No entanto, a equipe de cientistas franco-espanhóis liderada por Garcia publicou um artigo na revista Nature Ecology & Evolution que conclui o contrário. Segundo os pesquisadores, não há vida nas lagoas extremas de Dallol. Os seres vivos, especialmente os microrganismos, têm uma capacidade surpreendente de se adaptarem aos ambientes mais extremos do planeta, mas ainda há lugares onde eles não podem viver — e esse é o caso desse ecossistema no país africano.

Piscinas mortas de Dallol/ Imagem: Purificación Lopez Garcia

A paisagem infernal de Dallol, localizada na depressão etíope de Danakil, se estende sobre uma cratera vulcânica cheia de sal, de onde são emanados gases tóxicos e a água ferve em meio a intensa atividade hidrotérmica. É um dos ambientes mais tórridos da Terra, com temperaturas diárias no inverno excedendo os 45°C, com várias piscinas lotadas de sal e ácidos, com valores de pH até negativos.
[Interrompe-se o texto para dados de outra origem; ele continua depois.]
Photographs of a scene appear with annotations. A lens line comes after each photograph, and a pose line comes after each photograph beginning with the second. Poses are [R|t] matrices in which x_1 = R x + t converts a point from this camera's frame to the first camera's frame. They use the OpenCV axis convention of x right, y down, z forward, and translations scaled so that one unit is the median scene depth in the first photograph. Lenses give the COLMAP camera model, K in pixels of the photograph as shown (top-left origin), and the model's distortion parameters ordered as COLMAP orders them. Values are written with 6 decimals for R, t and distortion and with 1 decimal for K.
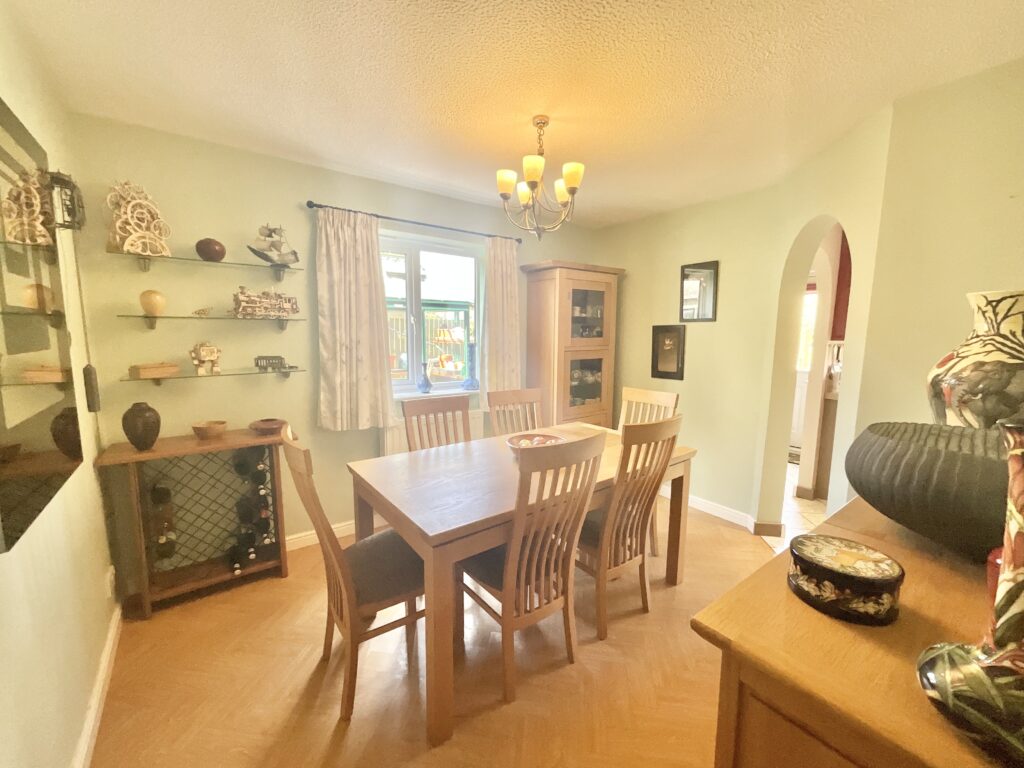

"Após analisar muito mais amostras do que em trabalhos anteriores, com controles adequados para não contaminá-las e uma metodologia bem calibrada, verificamos que não há vida microbiana nessas piscinas salgadas, quentes e hiperácidas de Dallol. O que existe é uma grande diversidade de arqueias halofílicas (um tipo de microrganismo primitivo que adora sal) no deserto e os desfiladeiros salinos ao redor do local hidrotérmico", explica a bióloga.
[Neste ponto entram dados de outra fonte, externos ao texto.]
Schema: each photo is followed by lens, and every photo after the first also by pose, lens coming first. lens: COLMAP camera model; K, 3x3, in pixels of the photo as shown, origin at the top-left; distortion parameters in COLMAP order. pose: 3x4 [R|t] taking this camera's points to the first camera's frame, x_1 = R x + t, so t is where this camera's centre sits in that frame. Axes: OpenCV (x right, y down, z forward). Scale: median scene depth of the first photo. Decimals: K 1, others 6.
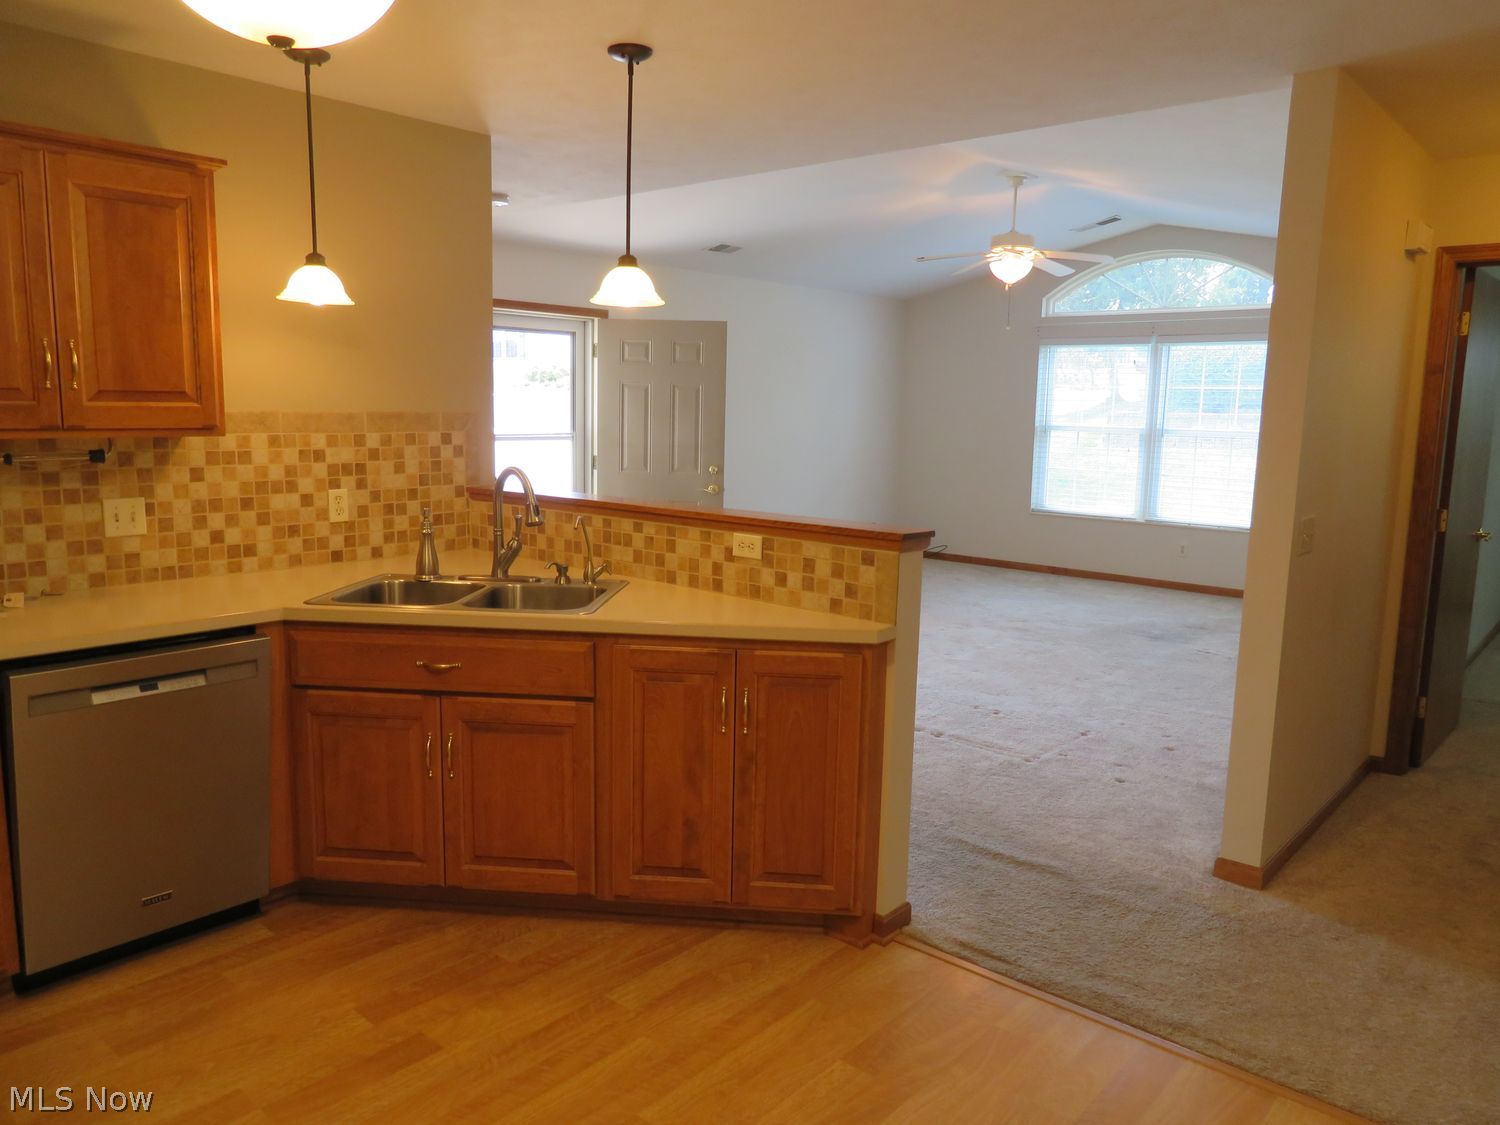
lens RADIAL K [[1076.3, 0, 752.3], [0, 1076.3, 563.3], [0, 0, 1]] dist [-0.007296, 0.001205]
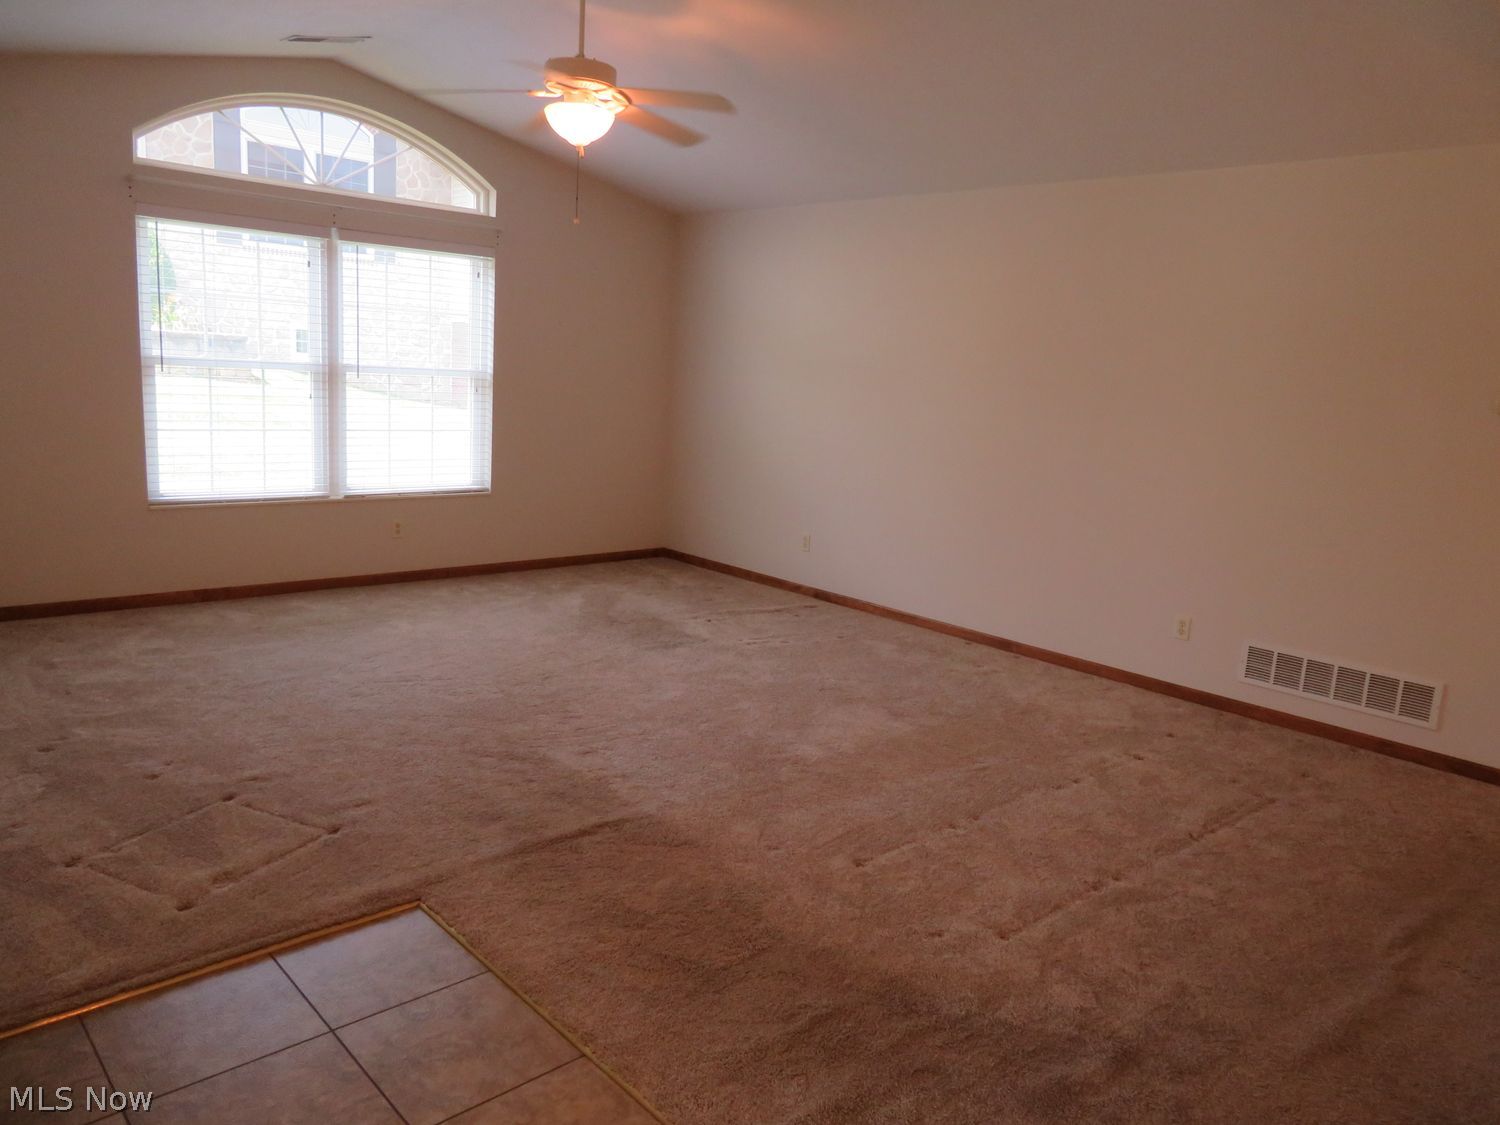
lens RADIAL K [[1071.5, 0, 765.9], [0, 1071.5, 565.4], [0, 0, 1]] dist [-0.011599, -0.002640]
pose [[0.099201, -0.197839, 0.975202, -0.342949], [0.088831, 0.977884, 0.189346, -0.119235], [-0.991094, 0.067845, 0.114581, 0.750966]]
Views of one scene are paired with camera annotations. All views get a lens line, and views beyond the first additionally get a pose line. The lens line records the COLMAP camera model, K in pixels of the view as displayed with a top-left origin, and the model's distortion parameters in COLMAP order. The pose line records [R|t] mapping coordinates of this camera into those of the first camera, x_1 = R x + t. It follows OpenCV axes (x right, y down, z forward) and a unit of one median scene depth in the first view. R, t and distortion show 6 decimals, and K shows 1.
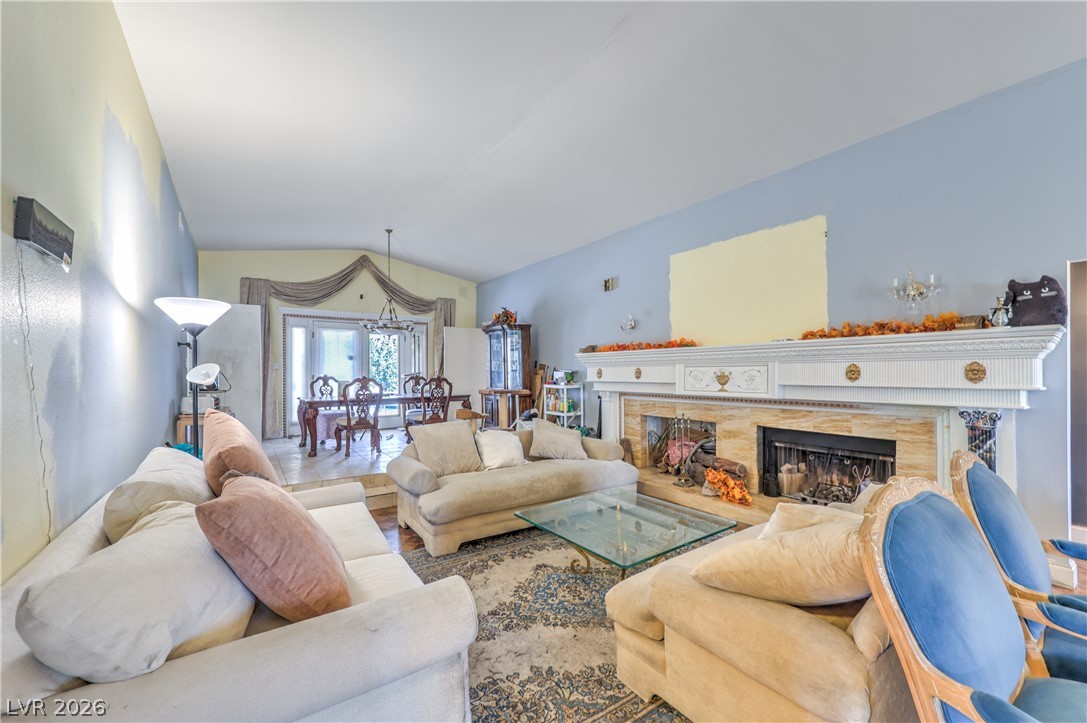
lens RADIAL K [[437.5, 0, 543.2], [0, 437.5, 369.9], [0, 0, 1]] dist [0.000645, 0.000674]
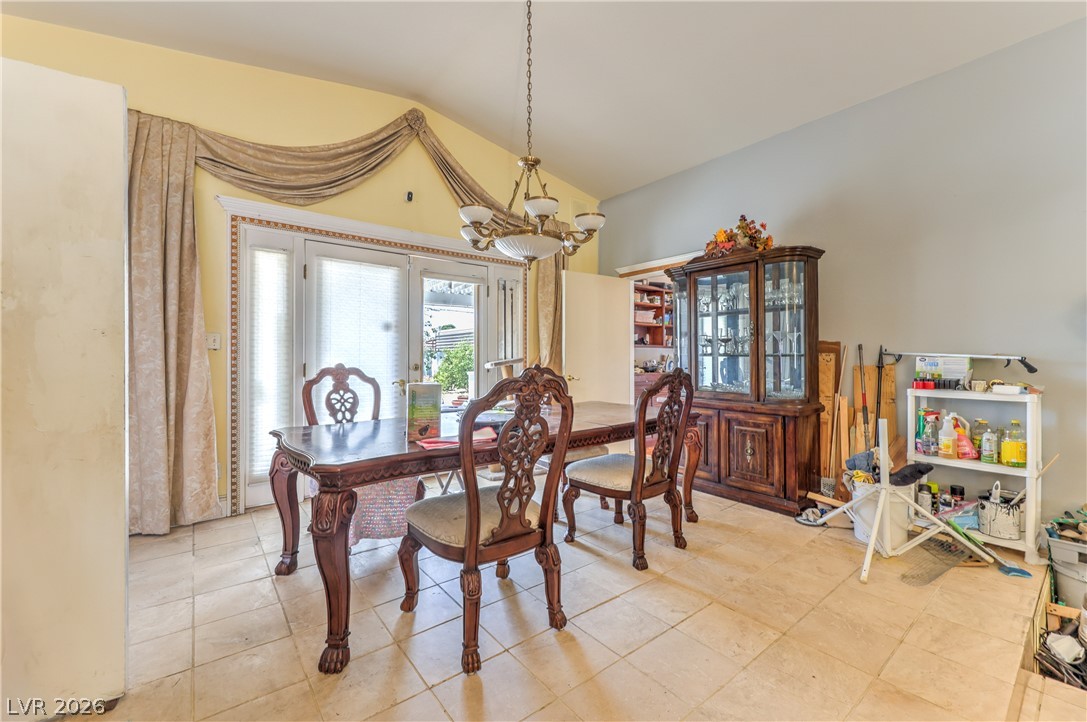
lens RADIAL K [[437.5, 0, 546.1], [0, 437.5, 356.1], [0, 0, 1]] dist [0.000645, 0.000674]
pose [[0.997493, 0.002848, 0.070714, -0.324190], [-0.002525, 0.999986, -0.004654, 0.005234], [-0.070726, 0.004464, 0.997486, 0.562602]]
Isso é confirmado pelos resultados de todos os vários métodos usados ​​pela equipe, incluindo o sequenciamento maciço de marcadores genéticos para detectar e classificar microrganismos, tentativas de cultura microbiana, citometria de fluxo fluorescente para identificar células individuais, análise química da salmoura e microscopia eletrônica de varredura, que fora combinada com espectroscopia de raios-X. Lopez Garcia alerta, porém, que alguns minerais encontrados em Dallol são tão ricos em sílica que, ao serem vistas no microscópio, podem ser confundidas com células microbianas.

O limite da vida terrestre

Segundo os autores, este trabalho "ajuda a circunscrever os limites da habitabilidade e exige cautela ao interpretar as bio-assinaturas morfológicas na Terra e além", ou seja, não se deve confiar no aspecto aparentemente celular ou "biológico" de uma estrutura, porque poderia ter uma origem abiótica.

"Além disso, nosso estudo apresenta evidências de que existem lugares na superfície da Terra, como as piscinas Dallol, que são estéreis, mesmo que contenham água líquida", enfatiza Lopez Garcia. Isso significa que a presença de água líquida em um planeta, que é frequentemente usada como critério de habitabilidade, não implica diretamente que ela tenha vida. Como exemplo no nosso sistema solar, podemos usar as luas de Saturno, Titã e Encélado, ou Europa, um dos satélites naturais de Júpiter. No caso de Titã, a água líquida em questão, na verdade, são oceanos de gás metano, por exemplo.

Imagem: Purificacion Lopez Garcia

No caso de Dallol, os pesquisadores descobriram duas barreiras físico-químicas que impedem a presença de organismos vivos em lagoas: a abundância de sais caotrópicos de magnésio (um agente que quebra pontes de hidrogênio e desnatura biomoléculas) e a confluência simultânea hipersalina, hiperácida e altas condições de temperatura.

"Não esperaríamos encontrar formas de vida em ambientes semelhantes em outros planetas, pelo menos não com base em uma bioquímica semelhante à terrestre", ressalta Lopez Garcia, que insiste na necessidade de ter várias indicações para analisar todos os tipos de alternativas e ser muito prudente com as interpretações antes de chegar a qualquer conclusão em astrobiologia.